The Corporation is a “reporting issuer” in all Canadian Qualifying Jurisdictions within the meaning of the Canadian Securities Laws in such Canadian Qualifying Jurisdictions and is not on any list of defaulting reporting issuers maintained by the Securities Commissions.

 

6.

The authorized capital of the Corporation consists of an unlimited number of Common Shares and an unlimited number of preferred shares issuable in series.

 

7.

The attributes and characteristics of the Subscribed Shares conform in all material respects with descriptions thereof in the Prospectuses.

 

8.

The Subscribed Shares have been duly authorized for issuance and, upon payment of the Subscription Amount therefor, will be validly issued and outstanding as fully paid and non-assessable Common Shares in the capital of the Corporation.

 

9.

The offering, sale, issuance and delivery of the Subscribed Shares by the Corporation to the Investor are exempt from the prospectus requirements of Canadian Securities Laws and no filings, proceedings, approvals, consents or authorizations are required to be made, taken or obtained by the Corporation with or from any Securities Commission pursuant to Canadian Securities Laws to permit the issuance and sale of the Subscribed Shares by the Corporation to the Investor, other than the filing, within 10 days from the closing of the Private Placement, of a report on Form 45-106F1, as prescribed by National Instrument 45-106Prospectus Exemptions, prepared and executed in accordance with Canadian Securities Laws, together with the requisite filing fees (the “Exempt Distribution Report”).


10.

The first trade by the Investor of the Subscribed Shares will be a distribution and will be subject to the prospectus requirements of Canadian Securities Laws unless at the time of such trade at least four months have elapsed from the “distribution date” (as defined in National Instrument 45-102—Resale of Securities (“NI 45-102”)) of the Subscribed Shares and all other conditions provided for in Section 2.5(2) of NI 45-102 are fully complied with, subject to standard qualifications.

 

11.

The TSX has conditionally approved the listing and posting for trading of the Subscribed Shares, subject to compliance with the conditions outlined in the conditional approval letter of the TSX.

 

12.

Computershare Trust Company of Canada has been duly appointed as transfer agent and registrar for the Common Shares.


SCHEDULE B – 2

Legal Opinions – U.S.

 

1.

Each Material Subsidiary that is governed by the laws of a jurisdiction in the United States is a validly existing corporation under the General Corporation Law of the State of Delaware.


SCHEDULE C

Use of Proceeds

We intend to use the net proceeds from the Offering and the Concurrent Private Placement for general corporate purposes, which may include funding future potential acquisition and growth opportunities, including the funding of the Acquisition (see “Recent Developments”).
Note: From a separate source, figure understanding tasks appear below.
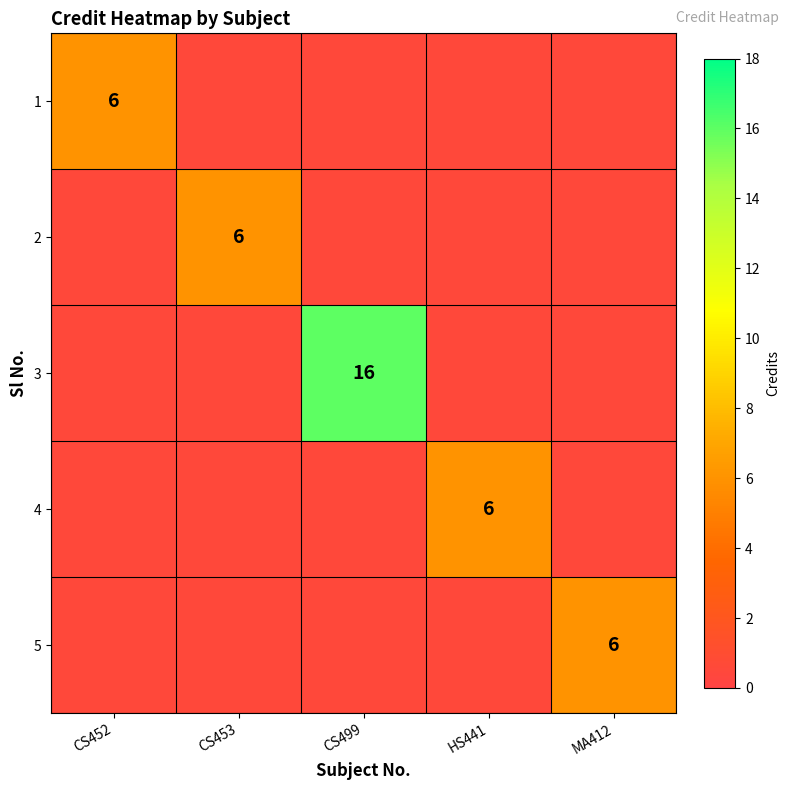

What is the difference between the highest and lowest values at HS441?

5.5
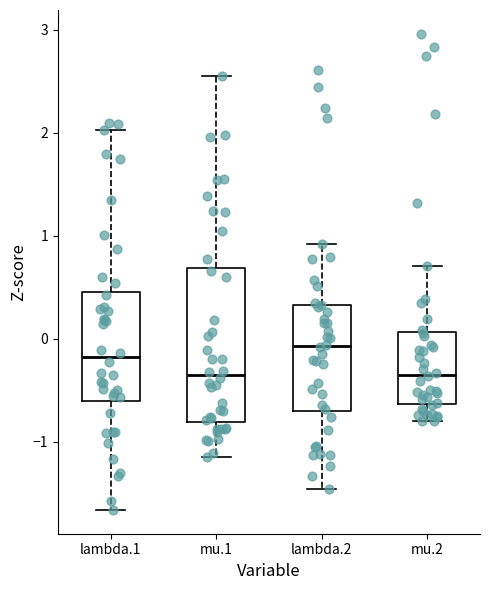

Which box is the tallest, from its lower edge to its upper edge?

mu.1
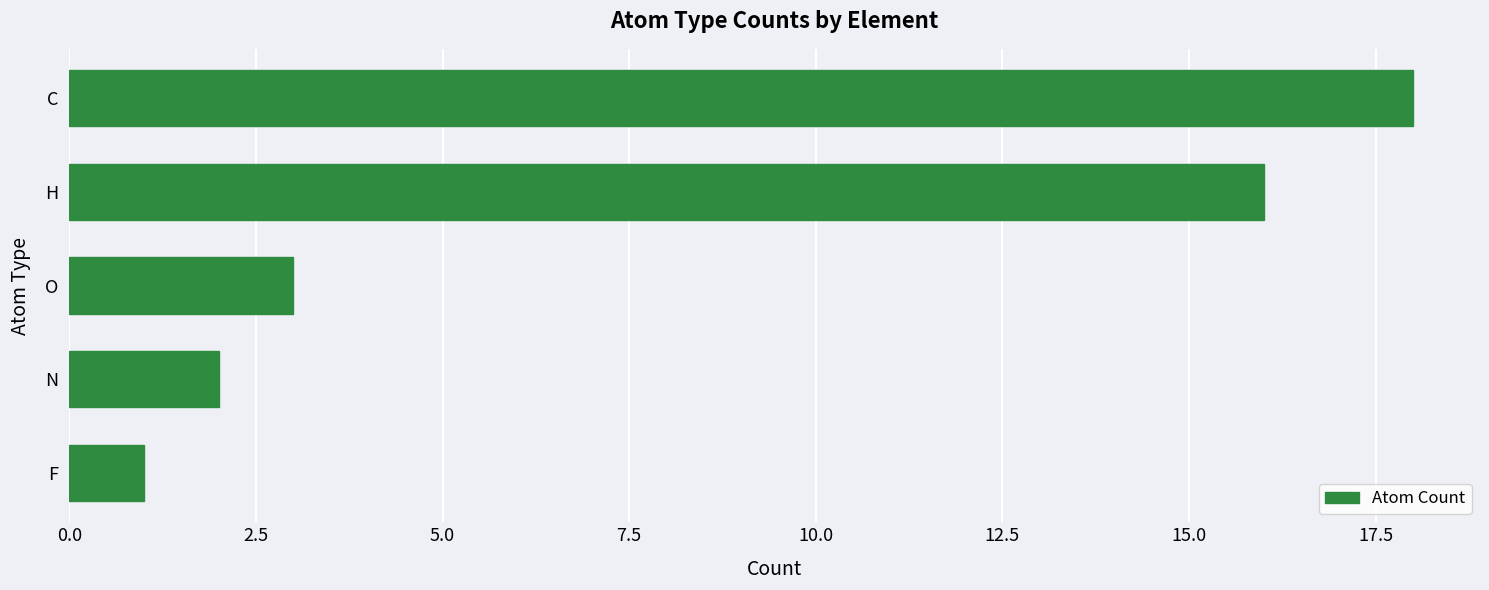

How many distinct data groups are displayed?

1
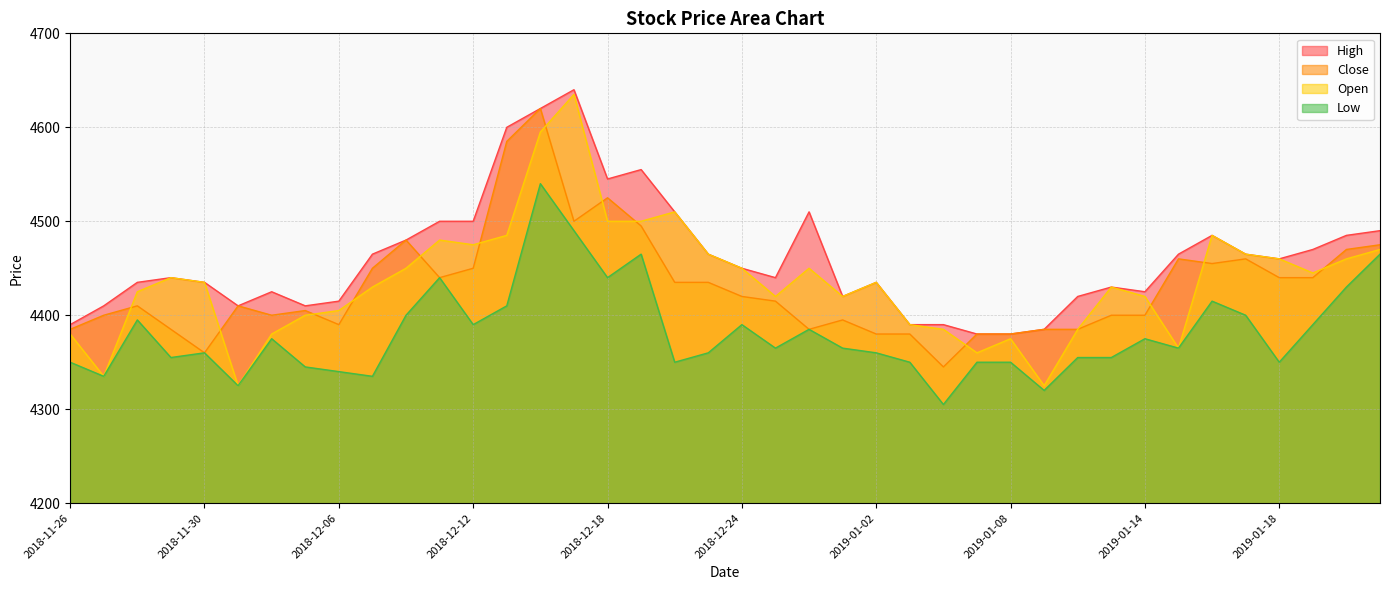

Which series has the largest total across all categories?

High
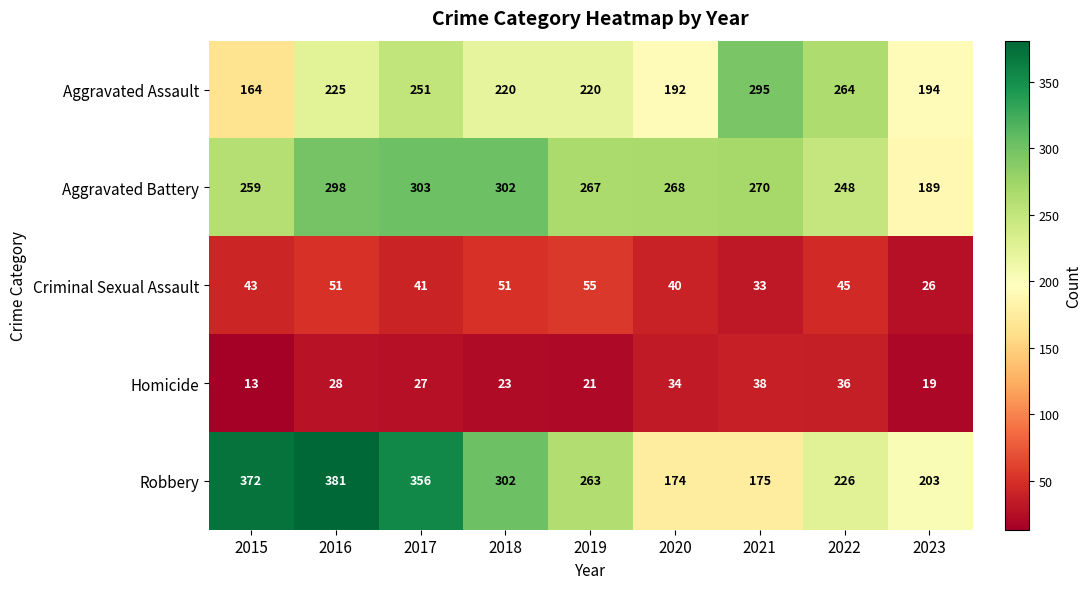

Count the number of categories in the chart.

9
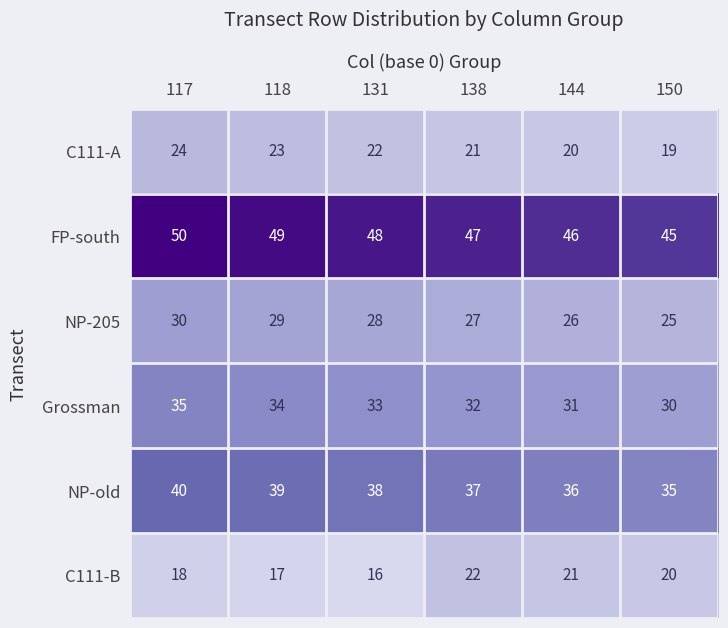

Count the number of categories in the chart.

6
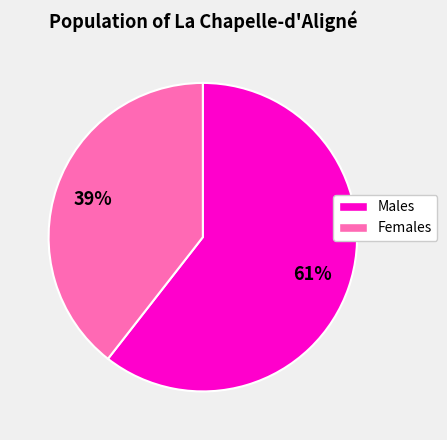

Count the number of slices in the pie.

2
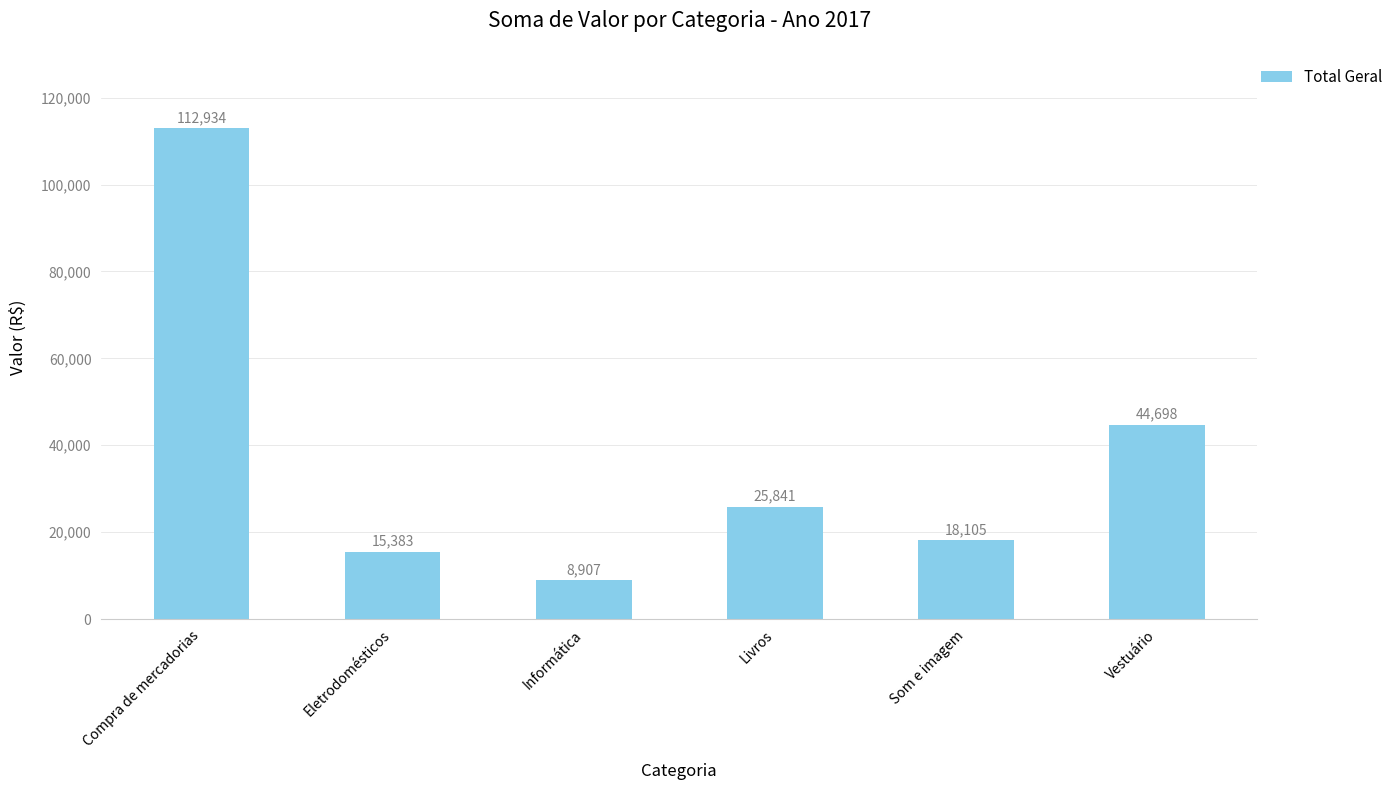

What is the change in value from Compra de mercadorias to Vestuário?

-68236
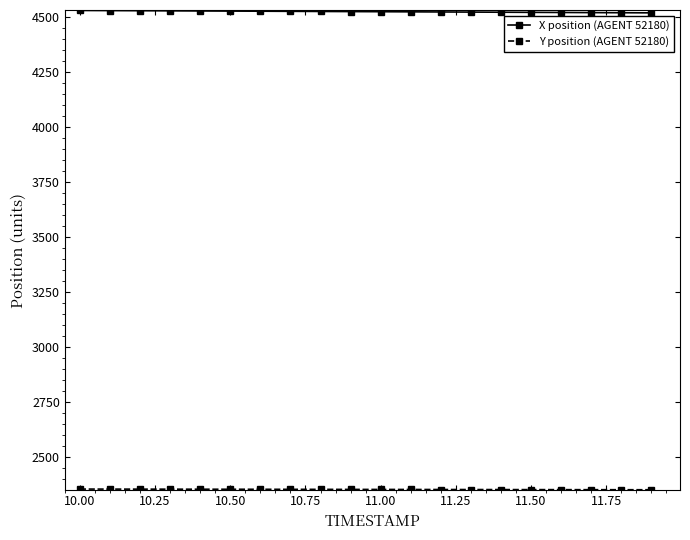

Does the chart display data point markers on the line(s)?

Yes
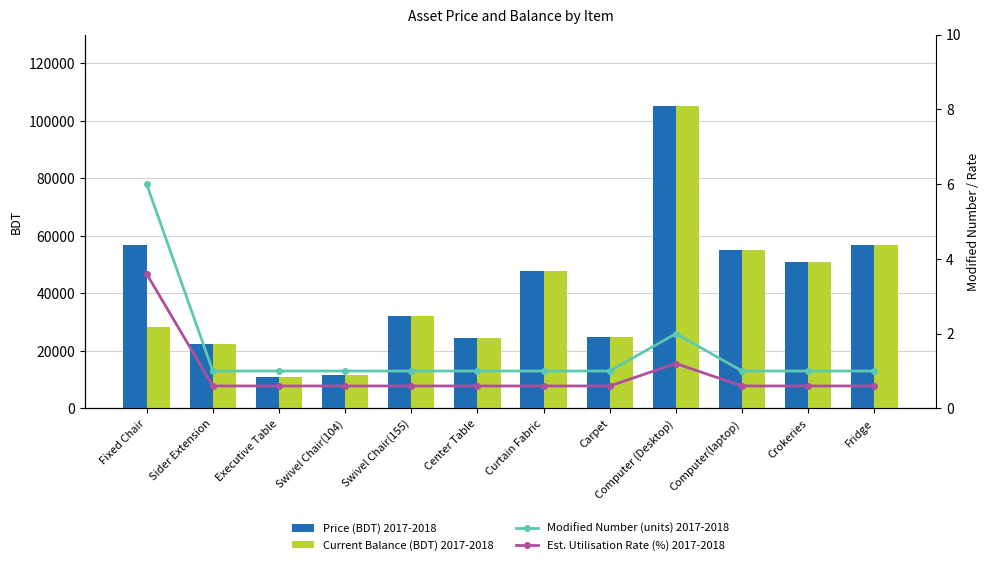

What is the value of the Modified Number (units) 2017-2018 bar at the 3rd from the left?

1.0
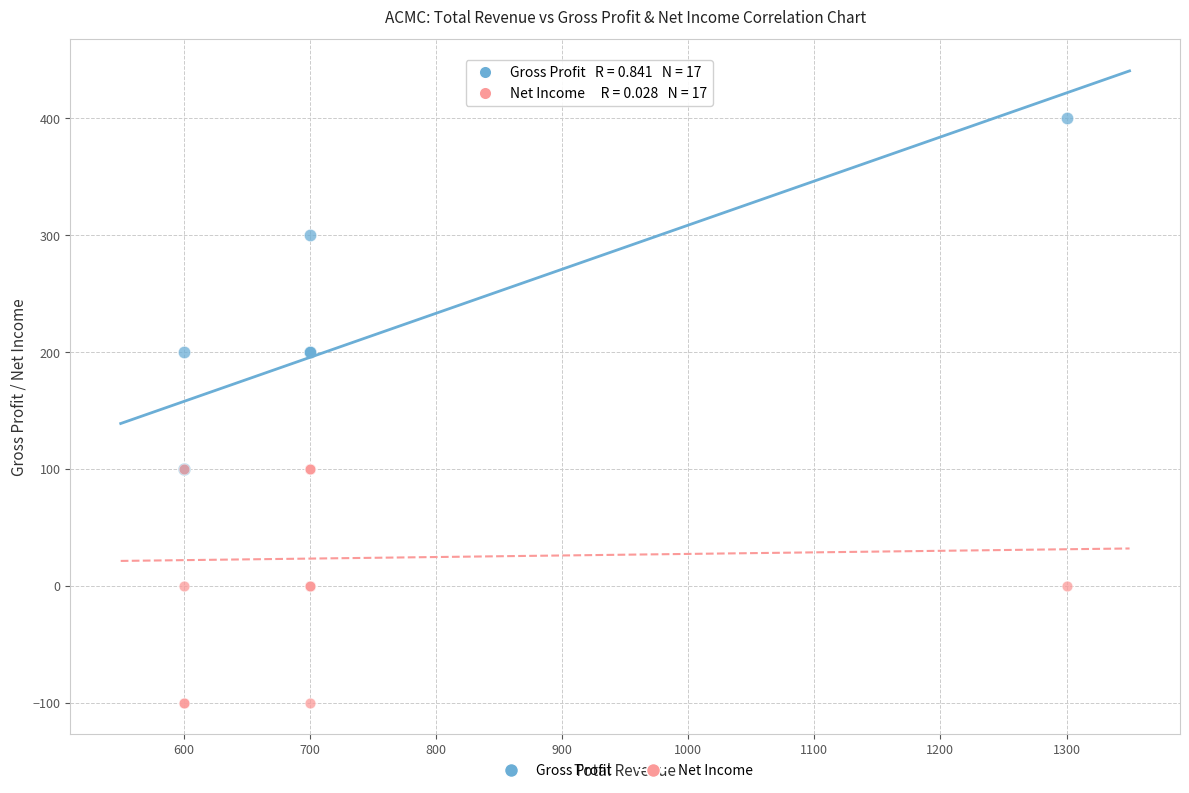

Which series has the largest Y range (max minus min)?

Gross Profit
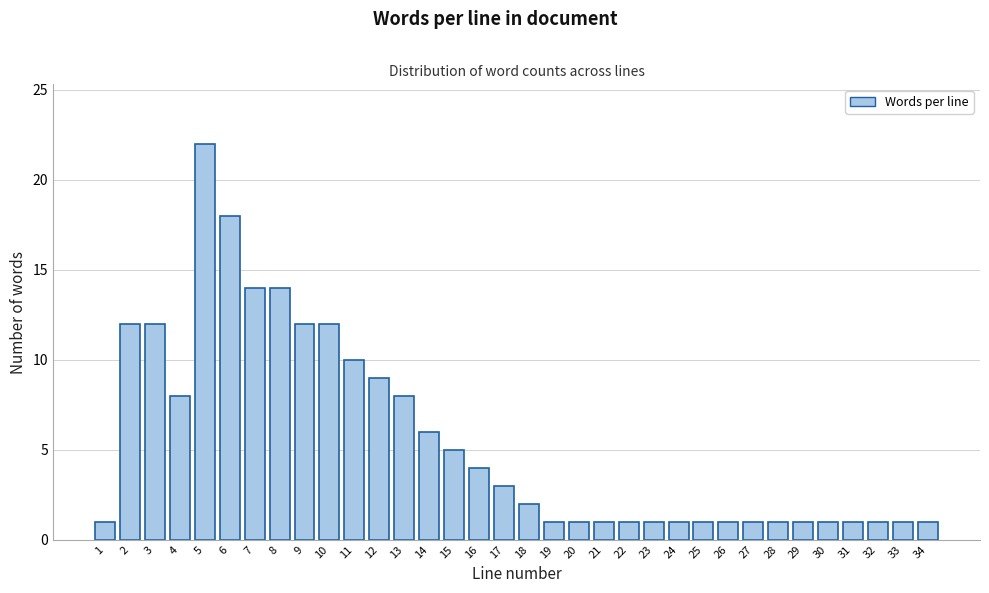

What is the value of the 33rd bar from the left?

1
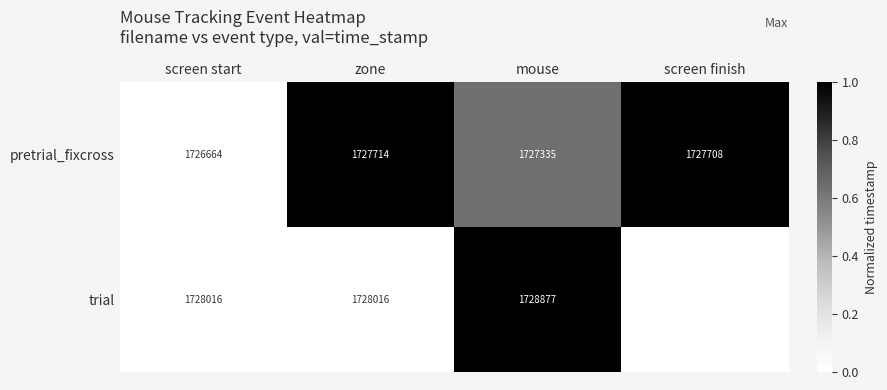

How many data points does each series have?

4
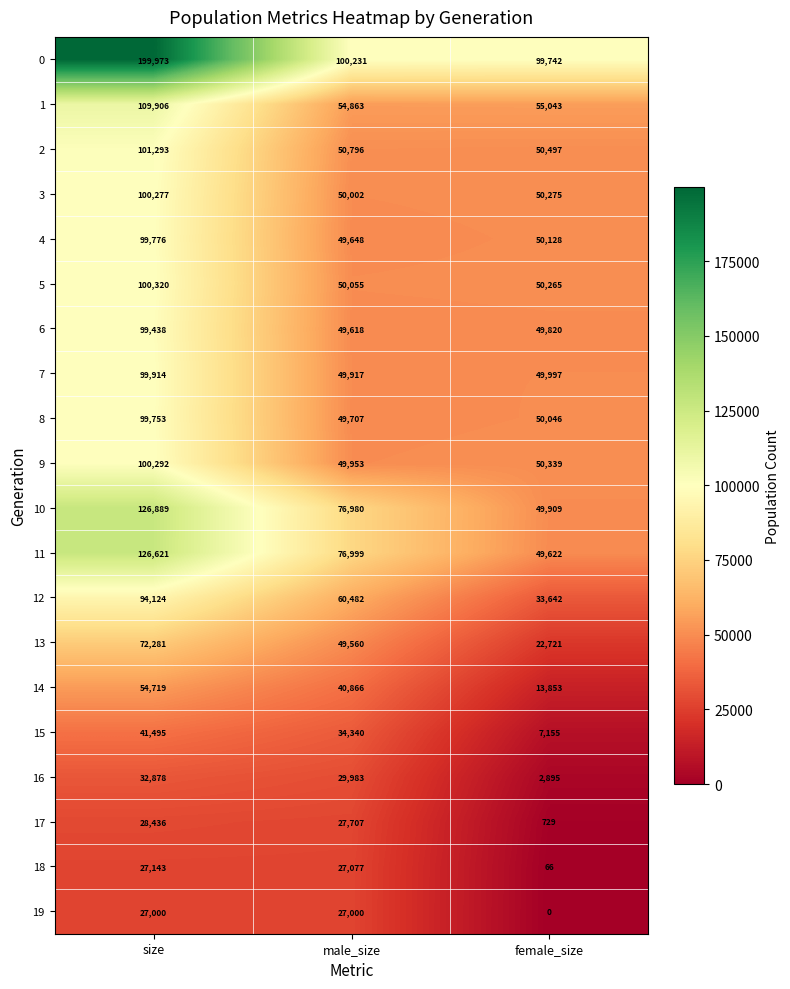

The value of 10 at size is 223125. True or false?

False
As a result of the fact that we operate in a dynamic and rapidly-evolving market, we do not believe we can provide the approximate amounts of the proceeds that will be allocated to each of these purposes with certainty. As such, we have not specifically allocated the net proceeds amongst these purposes as at the date of this Prospectus Supplement. Such decisions will depend on market and competitive factors, as they evolve over time. Pending their use, we intend to invest the net proceeds from the Offering and the Concurrent Private Placement in short-term, investment grade, interest bearing instruments or hold them as cash or cash equivalents, and repay a portion (initially in an aggregate amount of US$● million, which includes amounts drawn to fund the Acquisition) of the indebtedness outstanding under one or more of the Company’s Senior Credit Agreements (as defined herein).